Yuan et. al.
The QAit (Question Answering with interactive text) task proposes a novel text-based question answering problem whereby an agent must interact with a partially observable text-based environment to gather the declarative knowledge required to answer questions. QAit poses said questions about the location, existence and attributes of objects distributed throughout the environment. QAit produced and evaluated a set of baseline models on a created test-set of unseen environments and questions. This test-set is intended to be used as a benchmark for future research to evaluate an agents ability to comprehend language and generalise its action policy.
QAit aims to test an agent's language comprehension abilities using tasks that require an understanding of locality, existence, and attributes. All environments are generated, using Textworld, by sampling from the world setting distribution (tabulated below), where environment configurations are distinguished into fixed map and random map categories. The fixed map category sees to the creation of environments consistently containing 6 unique rooms. In contrast, random map games draw from a uniform distribution to decide on the number of rooms to create.
Fixed Map | Random Map | |
# Locations, Nr | 6 | Uniform(2,12) |
# Entites, Ne | Uniform(3*Nr, 6*Nr) |
Questions based on each environment are created on the fly as an agent plays a game, but the number of different games an agent trains on is set as an experimental parameter. All agents are trained on datasets consisting of 1, 2, 10, 100, 500 created environments as well as an unlimited setting where different environments are created for each question, thereby theoretically not allowing an agent to see the same environment question pair twice. In this setting, more than 1040 different games can be created, indicating that an agent is unlikely to see the same environment again.
Since language generation can become intractable within a reinforcement learning setting, all text commands are triplets of the form {action, modifier, object} (e.g., open metallic gate). When there is no ambiguity present such as two different keys in a room, the environment understands commands without modifiers, e.g. pick key will result in picking up the "copper key" provided it is the only key in the room. At each game step, there are three lexicons that divide the vocabulary into actions, modifiers and objects. This reduces the size of the action space for each word in the command triplet compared to a sequential, freeform setting. The wait command indicates the agent wants to stop interaction and answer the question.

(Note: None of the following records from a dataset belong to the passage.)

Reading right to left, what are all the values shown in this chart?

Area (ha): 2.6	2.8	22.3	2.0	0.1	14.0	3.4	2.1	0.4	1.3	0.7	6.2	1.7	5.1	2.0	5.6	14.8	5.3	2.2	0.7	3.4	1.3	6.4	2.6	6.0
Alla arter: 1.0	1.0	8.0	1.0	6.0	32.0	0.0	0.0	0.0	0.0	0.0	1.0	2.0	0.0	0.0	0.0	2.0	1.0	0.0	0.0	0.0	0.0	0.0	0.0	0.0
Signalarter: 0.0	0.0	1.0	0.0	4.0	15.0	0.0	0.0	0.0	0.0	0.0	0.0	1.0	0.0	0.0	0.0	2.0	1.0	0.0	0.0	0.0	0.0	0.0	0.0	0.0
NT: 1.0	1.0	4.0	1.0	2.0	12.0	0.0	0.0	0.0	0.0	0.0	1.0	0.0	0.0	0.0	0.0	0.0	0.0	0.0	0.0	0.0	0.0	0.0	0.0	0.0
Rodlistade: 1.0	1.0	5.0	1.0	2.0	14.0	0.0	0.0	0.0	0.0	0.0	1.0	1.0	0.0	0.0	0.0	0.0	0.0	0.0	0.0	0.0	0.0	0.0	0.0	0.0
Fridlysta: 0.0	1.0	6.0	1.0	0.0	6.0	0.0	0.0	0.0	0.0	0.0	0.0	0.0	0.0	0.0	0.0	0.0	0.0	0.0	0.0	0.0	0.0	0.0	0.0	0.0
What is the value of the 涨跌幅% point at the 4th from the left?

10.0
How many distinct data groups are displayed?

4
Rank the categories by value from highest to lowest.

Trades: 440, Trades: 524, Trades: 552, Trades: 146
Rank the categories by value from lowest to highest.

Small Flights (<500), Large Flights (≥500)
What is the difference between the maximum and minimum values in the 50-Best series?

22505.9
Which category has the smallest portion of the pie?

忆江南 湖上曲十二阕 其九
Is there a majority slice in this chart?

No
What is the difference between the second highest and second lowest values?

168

The QAit test set provides 500 held out games for both map types and all three question types. This testing set is used to benchmark the generalisation abilities of agents on all experiment configurations. This allows for models to be assessed in a reproducible manner and is analogous to supervised learning test sets.
Accuracy refers to the proportion of correctly answered questions and is deemed the most important metric since, ultimately, the goal of IQA is to answer a question.
Sufficient information is a metric used to evaluate the amount of information gathered by the agent and whether or not the information was sufficient to answer the question. It is also used as part of the reward function. This is a metric to evaluate the performance of the navigation and interaction required to answer a given question.
QAit provides five baselines - these are human, random, and three popular value-based reinforcement learning methods. The human baseline consists of results achieved by 21 human participants. The random baseline performs no interaction with the environment and simply samples answers from the potential answer pool. This is yes or no for existence type questions and all possible object names for location type questions. The reinforcement learning baselines are DQN, DDQN and Rainbow.